Roberta McIntyre watched students as they ran outside after lunch to take turns on the school's only playground structure. Others played in the dirt, and clung to the school fence.

"You know they're making the best with what they got, but it's not enough for them," said McIntyre, who is fluent in Cree, and currently has two children and two grandchildren attending St. Frances. 

"They deserve better. They need better," she said. 

Before St. Frances School opened its Cree language program eight years ago, it had fewer than 100 students. English students now make up a minority in the school, with the majority of students enrolled in its Cree language program. 

Now, enrolment has passed 450 students, and is expected to exceed 520 students this fall. 

St. Frances School bulldozing front yard to make classroom space

St. Frances School is about to bulldoze its front yard, to make room for four portable classrooms. The school has requested $16 million from the province, to either renovate St. Frances, or to build a new school. (CBC)

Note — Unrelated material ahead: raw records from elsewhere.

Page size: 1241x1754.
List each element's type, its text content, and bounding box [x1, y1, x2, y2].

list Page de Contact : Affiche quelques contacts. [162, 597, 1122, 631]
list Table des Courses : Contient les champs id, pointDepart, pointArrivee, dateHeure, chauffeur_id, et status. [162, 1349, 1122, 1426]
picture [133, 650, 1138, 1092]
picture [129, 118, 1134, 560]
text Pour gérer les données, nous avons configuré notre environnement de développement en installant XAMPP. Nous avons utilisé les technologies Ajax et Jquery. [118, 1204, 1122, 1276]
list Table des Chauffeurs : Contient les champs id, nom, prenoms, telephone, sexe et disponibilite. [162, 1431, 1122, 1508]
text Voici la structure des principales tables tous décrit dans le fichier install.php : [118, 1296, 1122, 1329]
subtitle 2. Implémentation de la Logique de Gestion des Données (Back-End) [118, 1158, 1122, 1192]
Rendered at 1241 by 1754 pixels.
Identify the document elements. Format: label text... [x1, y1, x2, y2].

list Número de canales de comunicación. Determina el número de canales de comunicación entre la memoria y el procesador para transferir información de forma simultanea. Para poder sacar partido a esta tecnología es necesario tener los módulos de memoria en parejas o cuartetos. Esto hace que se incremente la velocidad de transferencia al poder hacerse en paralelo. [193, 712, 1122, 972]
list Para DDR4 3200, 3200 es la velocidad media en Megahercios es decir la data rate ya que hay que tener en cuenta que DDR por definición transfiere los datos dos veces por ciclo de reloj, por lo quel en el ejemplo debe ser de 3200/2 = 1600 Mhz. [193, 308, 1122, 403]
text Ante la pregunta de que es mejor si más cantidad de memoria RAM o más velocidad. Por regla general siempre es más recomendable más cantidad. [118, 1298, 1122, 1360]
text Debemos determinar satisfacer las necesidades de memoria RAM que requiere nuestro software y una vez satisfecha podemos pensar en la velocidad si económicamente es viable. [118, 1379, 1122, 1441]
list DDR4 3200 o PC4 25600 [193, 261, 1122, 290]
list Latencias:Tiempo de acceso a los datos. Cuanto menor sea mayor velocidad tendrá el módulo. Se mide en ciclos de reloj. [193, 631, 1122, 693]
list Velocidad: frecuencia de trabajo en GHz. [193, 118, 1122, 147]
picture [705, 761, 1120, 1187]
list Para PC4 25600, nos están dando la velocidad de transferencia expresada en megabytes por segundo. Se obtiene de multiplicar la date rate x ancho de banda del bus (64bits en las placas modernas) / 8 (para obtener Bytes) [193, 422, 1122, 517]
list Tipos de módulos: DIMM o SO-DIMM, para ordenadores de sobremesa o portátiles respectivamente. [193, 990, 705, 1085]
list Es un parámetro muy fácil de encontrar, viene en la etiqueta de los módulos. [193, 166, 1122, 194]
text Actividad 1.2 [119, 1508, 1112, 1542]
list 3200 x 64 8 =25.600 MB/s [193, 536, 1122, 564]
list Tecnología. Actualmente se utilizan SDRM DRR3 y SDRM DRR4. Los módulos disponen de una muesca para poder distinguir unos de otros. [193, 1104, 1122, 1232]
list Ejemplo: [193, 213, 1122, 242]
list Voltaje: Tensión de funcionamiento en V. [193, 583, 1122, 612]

For the past three years, Greater Saskatoon Catholic Schools has been asking for money to either renovate St. Frances, or build an entirely new school.

That $16-million request is on the Ministry of Education's top 10 list of capital priorities, but there was no money for it this year.

Instead, the province allotted $1.72 million to add four portable classrooms this spring. 

"You get more kids, where are you going to put them? On the roof?" - Roberta McIntyre, parent

Principal Darren Fradette says that should alleviate overcrowding in the school this year, but his school has the smallest gym in Saskatoon's Catholic system.

Sixty staff share two bathroom stalls, and a growing number of students must share the school's existing washrooms.

"We work with what we have control over. All the staff do a good job of maximizing space for learning," said Fradette. 

Darren Fradette at St. Frances School

St. Frances School principal Darren Fradette says spaces including the playground and the gym are becoming increasingly crowded, as enrolment in his school's Cree language program grows. (CBC)

"It clearly is an indication of the demand that our families value a place where their kids can come to learn the Cree language and the Cree culture." 

Fradette said events such as the school's culture days and traditional Cree feasts used to take place on the front lawn, Those will have to move to another space once the portables are up, although Fradette says holding them off-site is not ideal.

"We want to be able to host at the school," said Fradette. "We want families at the school and we want to accommodate them comfortably."

Saskatoon Tribal Council Chief Felix Thomas believes another Cree language school is needed, possibly on the city's west side to reduce the need for students to travel from all over the city. 

School buses line up outside St. Frances School

St. Frances School says it has 16 buses bringing students from across Saskatoon, to its Cree language program. (Eric Anderson/CBC)

He said overcrowded conditions can increase stresses on the learning environment. 

"What we really need to do is give some real consideration to not only the overcrowding, but what happens in terms of health and safety of those kids, and making sure that they have adequate space not only to play, but in the school itself," he said. 

Greater Saskatoon Catholic Schools has considered opening a second location for Cree language programs, but says there's simply no room to expand at any of its other schools, either. 

Priscilla Wolf's son attends St. Frances. She's also concerned about children's health and well-being, in such a crowded space. He was recently injured playing basketball outside, on a rocky area attached to the main playground.

"Every recess the kids have to compete for play space," said Wolf. "It's very crowded and can be dangerous. Luckily he didn't break his toe, just bruised it bad."

"There aren't very many spaces to run and play," said McIntyre, who believes a new school is the best solution. "You get more kids, where are you going to put them? On the roof?"